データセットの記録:
☆ ☆ ☆ ☆ ☆ ☆ ☆

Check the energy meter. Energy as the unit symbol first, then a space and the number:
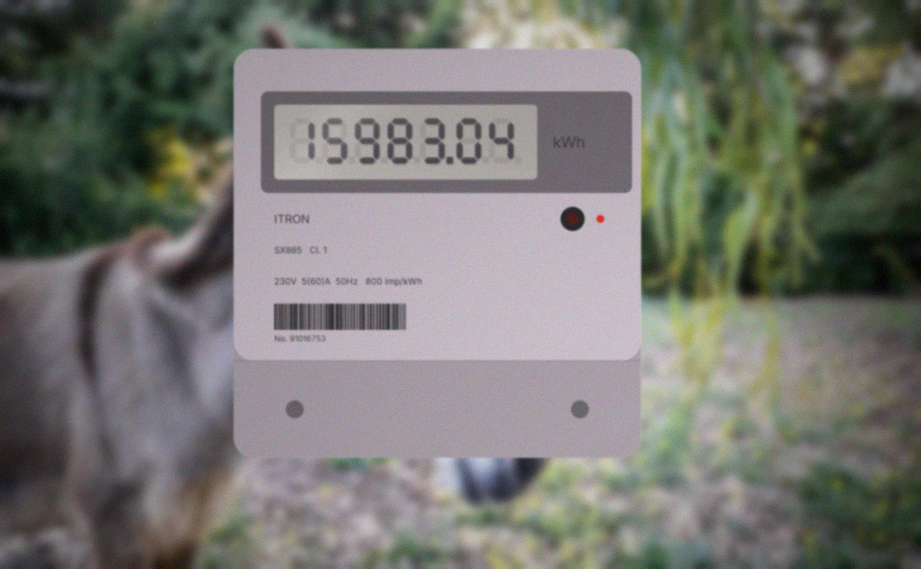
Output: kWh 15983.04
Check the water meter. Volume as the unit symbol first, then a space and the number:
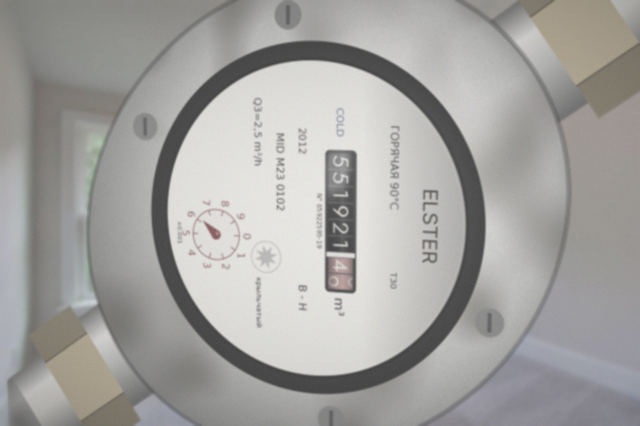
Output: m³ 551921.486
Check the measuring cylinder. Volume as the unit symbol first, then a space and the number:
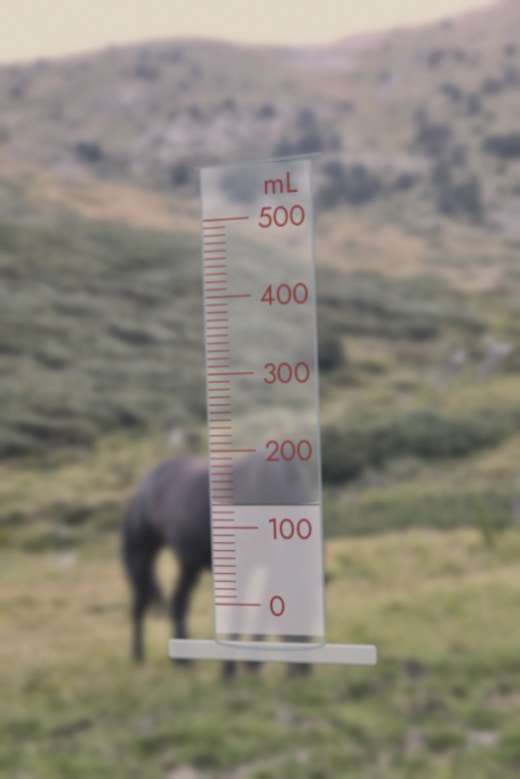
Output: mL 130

☆ ☆ ☆ ☆ ☆ ☆ ☆

## 取り組む課題
上に示した記録を、画像を除いて一字一句そのまま引用しなさい。

## 解答欄
Check the energy meter. Energy as the unit symbol first, then a space and the number:
Output: kWh 15983.04
Check the water meter. Volume as the unit symbol first, then a space and the number:
Output: m³ 551921.486
Check the measuring cylinder. Volume as the unit symbol first, then a space and the number:
Output: mL 130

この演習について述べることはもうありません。